电磁场数值分析与计算课程笔记
无PPT,按照板书整理,若有错误敬请指正。
目录
1.电磁场数值分析与计算01-场论
2.电磁场数值分析与计算02-Maxwell方程组
3.电磁场数值分析与计算03-电磁场数值分析的定解问题
4.电磁场数值分析与计算04-边界条件
5.电磁场数值分析与计算05-有限元方法介绍
6.电磁场数值分析与计算06-2D有限元分析
插值函数
插值函数又称形状函数、权重函数(Interpolation/Shape/Weighting Function),指的是在离散数据的基础上补插连续函数,使得这条连续曲线通过全部给定的离散数据点。
1D空间的插值
一维一阶插值
给定两个点及其对应的物理量\((x_1,\Phi_1)\quad(x_2,\Phi_2)\quad(x_1<x_2)\),求\(\Phi(x_1<x<x_2)\)构造线性插值函数\(\tilde \Phi(x)=ax+b\)
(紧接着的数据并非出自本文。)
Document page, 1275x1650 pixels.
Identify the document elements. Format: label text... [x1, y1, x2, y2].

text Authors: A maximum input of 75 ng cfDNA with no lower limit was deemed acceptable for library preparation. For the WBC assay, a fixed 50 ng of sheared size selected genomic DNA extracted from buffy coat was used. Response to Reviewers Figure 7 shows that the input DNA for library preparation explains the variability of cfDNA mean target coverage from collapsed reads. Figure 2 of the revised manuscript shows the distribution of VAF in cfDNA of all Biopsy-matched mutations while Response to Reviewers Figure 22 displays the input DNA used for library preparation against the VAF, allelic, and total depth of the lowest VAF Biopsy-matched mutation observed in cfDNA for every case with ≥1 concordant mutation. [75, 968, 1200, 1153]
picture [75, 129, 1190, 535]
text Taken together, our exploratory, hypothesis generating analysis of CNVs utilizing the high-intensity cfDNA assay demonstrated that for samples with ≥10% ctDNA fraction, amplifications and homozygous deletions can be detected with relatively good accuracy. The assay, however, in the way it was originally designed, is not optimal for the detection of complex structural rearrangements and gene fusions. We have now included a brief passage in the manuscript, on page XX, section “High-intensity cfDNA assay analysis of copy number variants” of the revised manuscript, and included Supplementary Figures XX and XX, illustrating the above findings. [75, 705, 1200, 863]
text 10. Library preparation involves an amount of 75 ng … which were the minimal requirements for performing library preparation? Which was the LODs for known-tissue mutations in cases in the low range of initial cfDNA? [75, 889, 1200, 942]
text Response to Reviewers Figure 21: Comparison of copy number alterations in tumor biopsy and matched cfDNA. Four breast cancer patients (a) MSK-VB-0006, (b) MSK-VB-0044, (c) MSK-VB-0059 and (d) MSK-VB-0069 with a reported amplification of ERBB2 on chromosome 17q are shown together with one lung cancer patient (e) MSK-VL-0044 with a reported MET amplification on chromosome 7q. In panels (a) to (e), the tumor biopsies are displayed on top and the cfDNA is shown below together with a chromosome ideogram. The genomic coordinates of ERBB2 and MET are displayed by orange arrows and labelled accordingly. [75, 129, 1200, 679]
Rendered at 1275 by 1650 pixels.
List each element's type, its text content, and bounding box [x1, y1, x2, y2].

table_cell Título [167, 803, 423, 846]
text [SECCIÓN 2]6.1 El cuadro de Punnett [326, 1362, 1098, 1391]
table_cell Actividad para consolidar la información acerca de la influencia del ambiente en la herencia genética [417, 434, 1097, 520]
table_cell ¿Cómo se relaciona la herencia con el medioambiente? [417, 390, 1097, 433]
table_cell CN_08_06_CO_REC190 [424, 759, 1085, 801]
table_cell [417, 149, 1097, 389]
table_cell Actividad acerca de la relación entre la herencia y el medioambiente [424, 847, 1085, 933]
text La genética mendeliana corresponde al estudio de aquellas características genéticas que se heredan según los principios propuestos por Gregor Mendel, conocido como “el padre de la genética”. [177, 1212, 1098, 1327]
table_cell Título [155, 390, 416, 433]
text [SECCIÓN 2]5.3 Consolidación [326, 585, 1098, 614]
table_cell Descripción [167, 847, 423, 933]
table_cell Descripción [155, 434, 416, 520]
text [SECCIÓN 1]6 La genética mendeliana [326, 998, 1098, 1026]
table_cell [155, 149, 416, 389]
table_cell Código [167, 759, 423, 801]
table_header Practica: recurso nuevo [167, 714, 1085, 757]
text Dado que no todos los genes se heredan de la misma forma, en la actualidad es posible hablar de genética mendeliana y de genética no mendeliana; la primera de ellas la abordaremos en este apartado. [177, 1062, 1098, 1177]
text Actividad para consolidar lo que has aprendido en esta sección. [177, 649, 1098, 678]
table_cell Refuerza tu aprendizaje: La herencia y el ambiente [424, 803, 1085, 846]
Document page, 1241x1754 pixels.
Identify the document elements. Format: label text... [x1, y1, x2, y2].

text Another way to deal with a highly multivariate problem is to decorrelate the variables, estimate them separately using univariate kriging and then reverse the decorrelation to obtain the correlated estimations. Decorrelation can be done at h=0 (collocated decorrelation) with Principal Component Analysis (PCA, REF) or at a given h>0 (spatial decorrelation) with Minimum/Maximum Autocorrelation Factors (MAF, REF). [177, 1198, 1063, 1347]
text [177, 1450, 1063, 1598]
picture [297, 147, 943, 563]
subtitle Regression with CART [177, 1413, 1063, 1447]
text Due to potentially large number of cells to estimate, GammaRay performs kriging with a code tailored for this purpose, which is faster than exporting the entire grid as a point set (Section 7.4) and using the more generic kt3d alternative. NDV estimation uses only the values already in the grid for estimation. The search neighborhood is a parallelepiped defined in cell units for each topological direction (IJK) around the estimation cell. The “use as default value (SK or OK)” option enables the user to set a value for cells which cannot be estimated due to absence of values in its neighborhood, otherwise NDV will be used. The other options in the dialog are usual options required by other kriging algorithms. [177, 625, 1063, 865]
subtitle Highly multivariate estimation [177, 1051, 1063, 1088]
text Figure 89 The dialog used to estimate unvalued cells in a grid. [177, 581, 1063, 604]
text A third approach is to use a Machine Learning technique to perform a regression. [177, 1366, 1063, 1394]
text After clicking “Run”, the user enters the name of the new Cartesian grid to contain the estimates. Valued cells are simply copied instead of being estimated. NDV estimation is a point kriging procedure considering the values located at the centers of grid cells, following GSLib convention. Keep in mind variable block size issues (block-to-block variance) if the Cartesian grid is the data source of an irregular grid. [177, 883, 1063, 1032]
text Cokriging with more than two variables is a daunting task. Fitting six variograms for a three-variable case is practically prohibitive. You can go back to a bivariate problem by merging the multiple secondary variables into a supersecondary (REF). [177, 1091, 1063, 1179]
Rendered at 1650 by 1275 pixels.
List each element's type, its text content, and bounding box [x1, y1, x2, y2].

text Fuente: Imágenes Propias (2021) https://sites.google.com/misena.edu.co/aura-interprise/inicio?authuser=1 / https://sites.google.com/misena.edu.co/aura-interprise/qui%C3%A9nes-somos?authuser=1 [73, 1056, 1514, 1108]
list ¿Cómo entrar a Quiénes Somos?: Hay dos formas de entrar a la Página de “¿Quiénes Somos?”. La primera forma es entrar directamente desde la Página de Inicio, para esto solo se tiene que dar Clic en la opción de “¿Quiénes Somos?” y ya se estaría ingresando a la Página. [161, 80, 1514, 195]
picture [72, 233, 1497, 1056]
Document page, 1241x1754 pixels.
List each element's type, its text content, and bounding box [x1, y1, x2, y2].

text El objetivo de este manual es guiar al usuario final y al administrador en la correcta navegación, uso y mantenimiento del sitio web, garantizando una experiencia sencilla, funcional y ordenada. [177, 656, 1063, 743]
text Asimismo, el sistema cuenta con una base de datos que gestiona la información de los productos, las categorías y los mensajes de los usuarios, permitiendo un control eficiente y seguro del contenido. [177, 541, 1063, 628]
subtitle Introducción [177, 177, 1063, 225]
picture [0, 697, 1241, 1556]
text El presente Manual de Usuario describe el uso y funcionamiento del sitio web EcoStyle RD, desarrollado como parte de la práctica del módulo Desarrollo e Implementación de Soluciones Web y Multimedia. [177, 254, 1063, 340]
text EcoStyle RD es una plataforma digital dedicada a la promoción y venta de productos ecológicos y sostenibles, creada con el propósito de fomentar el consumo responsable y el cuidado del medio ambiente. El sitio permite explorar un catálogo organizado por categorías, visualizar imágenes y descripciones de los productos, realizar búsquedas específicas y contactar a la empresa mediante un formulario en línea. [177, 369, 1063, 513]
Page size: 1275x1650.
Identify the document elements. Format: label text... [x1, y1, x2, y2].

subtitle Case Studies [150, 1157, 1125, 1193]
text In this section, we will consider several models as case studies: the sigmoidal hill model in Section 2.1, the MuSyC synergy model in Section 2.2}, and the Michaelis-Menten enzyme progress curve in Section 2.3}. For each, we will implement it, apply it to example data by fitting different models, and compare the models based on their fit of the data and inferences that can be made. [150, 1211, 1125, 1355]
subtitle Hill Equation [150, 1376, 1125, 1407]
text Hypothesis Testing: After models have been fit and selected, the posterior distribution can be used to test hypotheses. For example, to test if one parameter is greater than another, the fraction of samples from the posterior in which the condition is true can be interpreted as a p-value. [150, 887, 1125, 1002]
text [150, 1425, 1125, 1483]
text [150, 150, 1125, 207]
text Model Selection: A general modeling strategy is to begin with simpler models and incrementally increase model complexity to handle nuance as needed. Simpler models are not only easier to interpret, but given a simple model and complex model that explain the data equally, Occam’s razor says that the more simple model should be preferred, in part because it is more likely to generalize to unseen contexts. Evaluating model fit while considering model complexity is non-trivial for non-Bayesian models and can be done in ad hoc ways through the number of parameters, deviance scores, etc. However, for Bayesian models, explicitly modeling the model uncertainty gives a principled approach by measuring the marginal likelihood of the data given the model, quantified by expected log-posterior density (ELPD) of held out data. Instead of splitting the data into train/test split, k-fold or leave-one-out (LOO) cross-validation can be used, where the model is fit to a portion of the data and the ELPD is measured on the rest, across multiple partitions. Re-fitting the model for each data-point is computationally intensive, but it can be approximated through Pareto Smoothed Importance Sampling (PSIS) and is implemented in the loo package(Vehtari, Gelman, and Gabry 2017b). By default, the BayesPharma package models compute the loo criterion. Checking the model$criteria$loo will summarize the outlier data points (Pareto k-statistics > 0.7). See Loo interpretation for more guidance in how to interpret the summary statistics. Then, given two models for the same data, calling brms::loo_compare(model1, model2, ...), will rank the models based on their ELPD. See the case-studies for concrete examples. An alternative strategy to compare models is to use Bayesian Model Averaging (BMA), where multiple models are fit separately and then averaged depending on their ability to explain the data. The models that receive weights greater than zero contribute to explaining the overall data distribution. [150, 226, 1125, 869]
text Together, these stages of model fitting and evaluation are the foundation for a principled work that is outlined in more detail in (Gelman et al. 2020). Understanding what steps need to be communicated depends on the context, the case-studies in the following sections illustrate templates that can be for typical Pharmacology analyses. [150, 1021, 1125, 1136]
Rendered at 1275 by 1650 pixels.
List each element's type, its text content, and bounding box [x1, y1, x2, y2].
\(x=x_1 \quad \tilde \Phi(x_1)=\Phi_1 \quad \Rightarrow \quad ax_1+b=\Phi_1\)
\(x=x_2 \quad \tilde \Phi(x_2)=\Phi_2 \quad \Rightarrow \quad ax_2+b=\Phi_2\)
使用克莱姆法则求解方程组:
\(\left[ {\begin{array}{*{20}{c}} x_1&1 \\ x_2&1 \end{array}}\right] \left[ {\begin{array}{*{20}{c}} a \\ b \end{array}}\right] = \left[ {\begin{array}{*{20}{c}} \Phi_1 \\ \Phi_2 \end{array}}\right]\)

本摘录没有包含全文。